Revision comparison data
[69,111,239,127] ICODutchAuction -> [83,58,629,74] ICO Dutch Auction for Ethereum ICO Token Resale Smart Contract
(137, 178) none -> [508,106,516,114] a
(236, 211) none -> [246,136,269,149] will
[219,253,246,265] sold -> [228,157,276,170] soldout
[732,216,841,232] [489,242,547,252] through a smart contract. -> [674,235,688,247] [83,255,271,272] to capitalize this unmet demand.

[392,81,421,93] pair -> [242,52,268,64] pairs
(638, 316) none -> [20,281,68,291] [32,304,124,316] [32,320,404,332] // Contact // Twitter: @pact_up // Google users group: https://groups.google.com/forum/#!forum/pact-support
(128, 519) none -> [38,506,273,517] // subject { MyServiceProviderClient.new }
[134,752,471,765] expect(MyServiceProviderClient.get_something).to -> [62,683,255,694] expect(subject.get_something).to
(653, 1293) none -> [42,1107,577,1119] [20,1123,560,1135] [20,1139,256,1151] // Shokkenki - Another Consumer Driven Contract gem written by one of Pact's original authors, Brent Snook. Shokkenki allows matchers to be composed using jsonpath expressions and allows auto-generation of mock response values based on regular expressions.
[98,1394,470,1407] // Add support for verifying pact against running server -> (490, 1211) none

Work to be completed –
Which lines in the data hold the string "subject"? Copy each of them.

Answer below –
(128, 519) none -> [38,506,273,517] // subject { MyServiceProviderClient.new }
[134,752,471,765] expect(MyServiceProviderClient.get_something).to -> [62,683,255,694] expect(subject.get_something).to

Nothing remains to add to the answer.